We will consider a number of subgroup analyses in order to address clinical heterogeneity. These will include surgical ICU patients (including neurosurgery, cardiac surgery, and trauma) versus medical ICU patients, patients receiving early EN versus those receiving late EN, and continuous feeds equal to or lasting more than 18 h compared to those lasting less than 18 h. To address methodological heterogeneity, we will conduct subgroup analyses to compare high risk-of-bias studies versus lower risk-of-bias studies. We plan to use the restricted maximum likelihood (REML) to estimate heterogeneity variance; however, we may consider using an alternative method depending on the size of studies included in the analysis and the frequency of heterogeneity events [18]. In alignment with recent guidelines, early enteral nutrition will be defined as EN started within 48 h of ICU admission, whereas late EN will be defined as EN started greater than 48 h after ICU admission [1]. Surgical patients will be identified per the author’s classification. The results of the subgroup analyses will be compared in the summary of findings table.
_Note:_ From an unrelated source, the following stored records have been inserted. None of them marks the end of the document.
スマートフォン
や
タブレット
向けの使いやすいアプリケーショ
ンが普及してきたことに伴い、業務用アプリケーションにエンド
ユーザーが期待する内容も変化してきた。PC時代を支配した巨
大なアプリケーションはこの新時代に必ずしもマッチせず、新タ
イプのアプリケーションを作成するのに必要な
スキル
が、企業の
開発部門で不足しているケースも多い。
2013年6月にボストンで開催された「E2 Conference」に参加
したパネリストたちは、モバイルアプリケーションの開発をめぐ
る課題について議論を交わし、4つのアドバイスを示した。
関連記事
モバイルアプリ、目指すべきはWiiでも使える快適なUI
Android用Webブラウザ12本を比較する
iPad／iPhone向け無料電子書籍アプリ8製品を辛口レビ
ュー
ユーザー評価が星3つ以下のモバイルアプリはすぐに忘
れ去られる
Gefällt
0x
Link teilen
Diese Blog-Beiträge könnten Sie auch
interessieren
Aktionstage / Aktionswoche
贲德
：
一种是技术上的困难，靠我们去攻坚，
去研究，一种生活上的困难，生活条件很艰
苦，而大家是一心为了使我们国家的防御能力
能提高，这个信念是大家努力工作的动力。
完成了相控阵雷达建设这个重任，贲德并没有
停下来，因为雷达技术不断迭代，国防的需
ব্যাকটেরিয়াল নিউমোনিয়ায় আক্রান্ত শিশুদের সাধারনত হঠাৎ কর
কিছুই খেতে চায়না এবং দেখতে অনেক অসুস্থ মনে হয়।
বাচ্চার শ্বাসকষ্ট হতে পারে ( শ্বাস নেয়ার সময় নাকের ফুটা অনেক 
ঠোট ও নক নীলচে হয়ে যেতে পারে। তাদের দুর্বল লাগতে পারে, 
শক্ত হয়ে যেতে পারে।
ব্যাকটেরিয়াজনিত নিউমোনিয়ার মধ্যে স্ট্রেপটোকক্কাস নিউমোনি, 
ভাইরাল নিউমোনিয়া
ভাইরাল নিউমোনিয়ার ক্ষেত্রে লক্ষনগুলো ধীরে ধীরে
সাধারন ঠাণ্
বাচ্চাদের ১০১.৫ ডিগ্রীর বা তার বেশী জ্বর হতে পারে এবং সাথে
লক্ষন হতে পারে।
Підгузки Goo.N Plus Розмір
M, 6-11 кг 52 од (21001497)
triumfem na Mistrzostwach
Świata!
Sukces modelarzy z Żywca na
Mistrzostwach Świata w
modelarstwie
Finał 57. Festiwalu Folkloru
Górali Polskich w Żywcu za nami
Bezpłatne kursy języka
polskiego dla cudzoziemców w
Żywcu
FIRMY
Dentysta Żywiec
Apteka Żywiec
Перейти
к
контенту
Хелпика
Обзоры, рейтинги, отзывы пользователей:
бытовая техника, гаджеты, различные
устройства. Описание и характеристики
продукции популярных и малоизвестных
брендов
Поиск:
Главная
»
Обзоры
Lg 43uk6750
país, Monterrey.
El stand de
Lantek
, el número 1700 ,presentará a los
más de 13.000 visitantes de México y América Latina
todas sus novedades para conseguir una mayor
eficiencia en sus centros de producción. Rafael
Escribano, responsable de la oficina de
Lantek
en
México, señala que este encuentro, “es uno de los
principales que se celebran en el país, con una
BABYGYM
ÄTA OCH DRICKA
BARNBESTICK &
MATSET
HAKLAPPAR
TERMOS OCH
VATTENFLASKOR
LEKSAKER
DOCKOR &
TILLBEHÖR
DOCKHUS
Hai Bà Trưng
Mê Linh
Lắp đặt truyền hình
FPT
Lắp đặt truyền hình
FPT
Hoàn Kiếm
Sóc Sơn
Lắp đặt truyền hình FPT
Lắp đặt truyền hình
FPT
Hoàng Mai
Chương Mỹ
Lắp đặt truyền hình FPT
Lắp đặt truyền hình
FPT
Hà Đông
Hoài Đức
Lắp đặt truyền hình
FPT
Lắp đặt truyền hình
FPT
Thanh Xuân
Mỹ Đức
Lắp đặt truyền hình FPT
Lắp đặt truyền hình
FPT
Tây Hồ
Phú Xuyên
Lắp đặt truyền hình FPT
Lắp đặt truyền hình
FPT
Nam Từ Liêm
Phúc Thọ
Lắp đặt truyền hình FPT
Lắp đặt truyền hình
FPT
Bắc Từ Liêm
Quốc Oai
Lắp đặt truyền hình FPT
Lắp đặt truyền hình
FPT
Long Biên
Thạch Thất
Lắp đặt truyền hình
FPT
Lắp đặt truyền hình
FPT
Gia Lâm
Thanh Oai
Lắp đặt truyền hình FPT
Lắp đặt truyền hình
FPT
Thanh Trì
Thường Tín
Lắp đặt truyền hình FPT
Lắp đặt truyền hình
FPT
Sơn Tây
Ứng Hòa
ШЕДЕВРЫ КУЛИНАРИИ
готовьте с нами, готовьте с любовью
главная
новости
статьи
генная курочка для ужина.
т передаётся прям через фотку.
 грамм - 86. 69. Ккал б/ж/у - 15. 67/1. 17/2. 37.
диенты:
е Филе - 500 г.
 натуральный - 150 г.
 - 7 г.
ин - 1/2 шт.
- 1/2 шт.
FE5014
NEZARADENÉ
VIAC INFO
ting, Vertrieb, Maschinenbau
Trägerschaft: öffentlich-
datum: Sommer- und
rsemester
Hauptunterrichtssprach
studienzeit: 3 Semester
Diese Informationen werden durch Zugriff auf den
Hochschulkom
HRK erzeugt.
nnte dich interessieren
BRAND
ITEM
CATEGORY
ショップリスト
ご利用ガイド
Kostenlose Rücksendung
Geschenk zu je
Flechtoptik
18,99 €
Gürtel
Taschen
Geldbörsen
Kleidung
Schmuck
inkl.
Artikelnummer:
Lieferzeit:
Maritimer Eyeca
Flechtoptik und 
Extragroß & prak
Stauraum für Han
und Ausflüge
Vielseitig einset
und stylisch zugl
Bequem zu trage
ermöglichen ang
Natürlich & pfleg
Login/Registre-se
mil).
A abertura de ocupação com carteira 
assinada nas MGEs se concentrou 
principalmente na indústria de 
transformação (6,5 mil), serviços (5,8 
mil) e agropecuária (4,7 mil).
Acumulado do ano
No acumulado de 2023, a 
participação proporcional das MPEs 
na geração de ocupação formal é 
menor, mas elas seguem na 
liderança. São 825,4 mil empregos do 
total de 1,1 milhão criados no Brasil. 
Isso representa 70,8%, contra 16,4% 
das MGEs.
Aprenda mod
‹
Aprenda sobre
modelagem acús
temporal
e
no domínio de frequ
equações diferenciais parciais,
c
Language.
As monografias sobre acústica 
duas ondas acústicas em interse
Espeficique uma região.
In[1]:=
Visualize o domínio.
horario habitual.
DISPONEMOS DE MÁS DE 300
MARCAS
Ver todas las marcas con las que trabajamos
Any subgroups that have a p-value of < 0.05 will be evaluated using ICEMAN for subgroup credibility [19]. We hypothesize that (1) the surgical ICU patients will experience more negative outcomes compared to medical ICU patients, including GI intolerances, potentially due to the effects of anesthesia or surgical procedures; (2) the late EN subgroups will experience more negative outcomes, including GI intolerances, than the early EN subgroup; (3) participants with continuous feeds lasting 18 or more hours will experience more negative outcomes compared to participants with continuous feeds lasting less than 18 h; and (4) there will be more negative outcomes in studies with a lower risk of bias than those with a high risk of bias.

Ethics and dissemination

Ethics board approval is not required as this review is using published data on anonymous participants. We will employ our search criteria and begin selecting studies in the fall of 2022. Data extraction will follow. Once completed, results will be presented at conference proceedings. The final manuscript will be submitted to a peer-reviewed journal for publication.